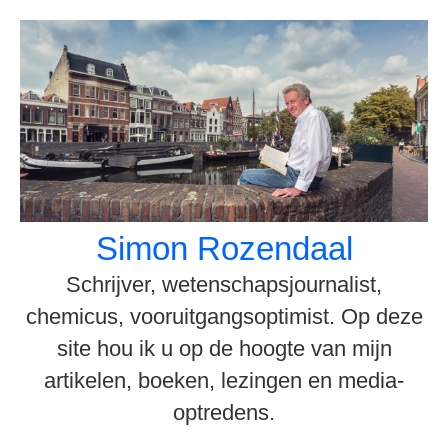
Spring
naar
inhoud
Simon Rozendaal
Schrijver, wetenschapsjournalist,
chemicus, vooruitgangsoptimist. Op deze
site hou ik u op de hoogte van mijn
artikelen, boeken, lezingen en media-
optredens.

## Task goal
Give the entries again without a single change, but with no pictures.

## Answer box
Spring
naar
inhoud
Simon Rozendaal
Schrijver, wetenschapsjournalist,
chemicus, vooruitgangsoptimist. Op deze
site hou ik u op de hoogte van mijn
artikelen, boeken, lezingen en media-
optredens.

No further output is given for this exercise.